ORDONNANCE DU JUGE DE LA MISE EN ETAT

rendue le 09 Mars 2018

DEMANDEUR

Monsieur A-B Y

[…]

[…]

représenté par Maître D E-F, avocat au barreau de PARIS, vestiaire #C1901

DÉFENDERESSES

S.A. LA BANQUE POSTALE

[…]

[…]

représentée par Maître Denis-clotaire LAURENT de l’AARPI TARDIEU GALTIER LAURENT DARMON associés, avocats au barreau de PARIS, vestiaire #R0010

S.A. BNP PARIBAS

[…]

[…]

représentée par Maître Julien MARTINET du PARTNERSHIPS HOGAN LOVELLS (PARIS) LLP, avocats au barreau de PARIS, vestiaire #T0004

S.A. THE ROYAL BANK OF SCOTLAND PLC

[…]

[…]

représentée par Maître Clément DUPOIRIER du PARTNERSHIPS HERBERT SMITH FREEHILLS PARIS LLP, avocats au barreau de PARIS, vestiaire #J0025

Société WORLDPLAY AP LTD

[…]

[…]

[…]

représentée par Maître Denis CHEMLA et Me Dan BENGUIGUI, avocats au barreau de PARIS, avocats postulants, du LLP ALLEN & OVERY LLP vestiaire #J0022

Société SEROPH HOLDING BV

[…]

4818 CP

[…]

représentée par Maître Harold HERMAN, avocat au barreau de PARIS, vestiaire #T03

MAGISTRAT DE LA MISE EN ETAT

D REVIL, Vice-Présidente,

assistée de Cléa ADOLPHE-MACAISNE, Greffier.

DÉBATS

A l’audience du 19 janvier 2018, avis a été donné aux avocats que l’ordonnance serait rendue le 09 mars 2018 par mise à disposition au greffe.

ORDONNANCE

Rendue publiquement par mise à disposition au greffe

Contradictoire

Susceptible de recours dans les conditions énoncées par l’article 776 du code de procédure civile

Par actes d’huissier de justice des 15 février , 13 et 15 mars 2017 , M. A-B Y a assigné en responsabilité la société La banque postale, la société BNP Paribas, la société de droit étranger Royal Bank of Scotland, la société de droit étranger Worldpay AP limited et la société de droit étranger Seroph Holding BV devant ce tribunal.

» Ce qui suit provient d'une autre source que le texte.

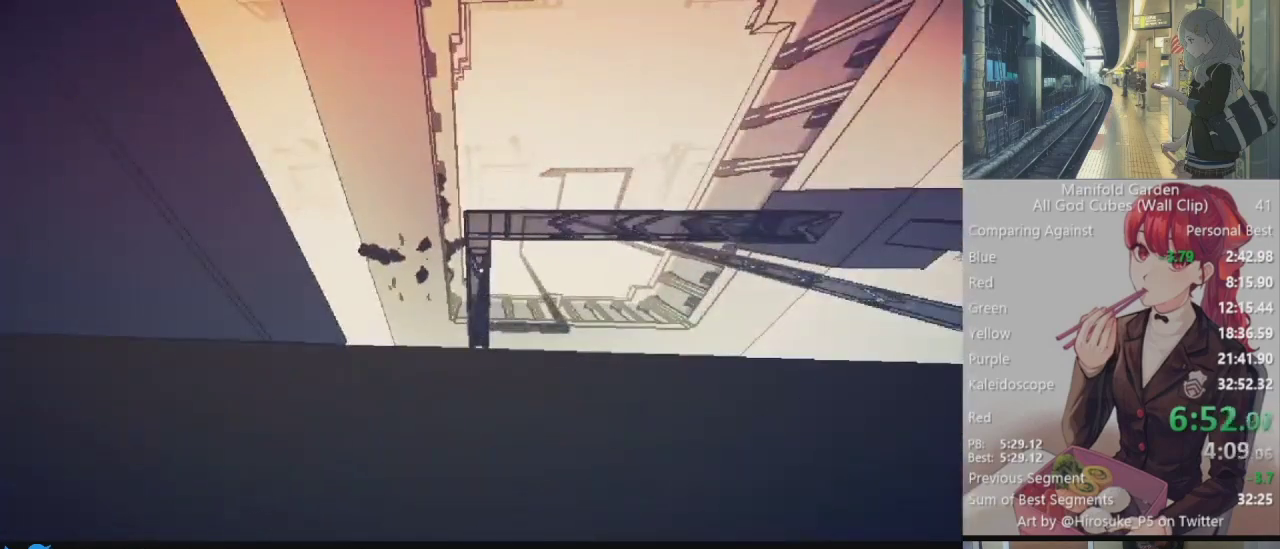
{"keys": ["shift", "w"], "mouse": [], "events": [[50, "w", "down"]]}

Il expose avoir été démarché par la société Boursofx afin d’investir des fonds sur sa plateforme de trading en ligne, laquelle proposait des investissements sur le marché des changes dit Forex et du trading sur les options binaires. Il a ainsi viré à plusieurs reprises en 2014 des sommes pour un montant total de 40.500 euros de ses comptes ouverts en les livres de la société BNP Paribas et la société La banque postale, sur des comptes ouverts dans les livres de la société Royal Bank of Scotland par la société Worldpay AP limited, lesquels fonds ont été ensuite transférés vers les comptes de la plateforme de paiement en ligne Allcharge, détenue par la société Algocharge, devenue la société Seroph Holding BV, société dépourvue de l’agrément nécessaire. Il ajoute que ses interlocuteurs de la société de courtage ont disparu,qu’il est désormais établi qu’aucune des sommes confiées n’a été investie sur un marché financier et qu’il a perdu l’intégralité des fonds versés. Il fait valoir que la société La banque postale, la société BNP Paribas, la société Royal Bank of Scotland ainsi que les société prestataires de service de paiement en ligne Worldpay et Seroph Holding BV auraient commis des fautes contribuant directement à son préjudice.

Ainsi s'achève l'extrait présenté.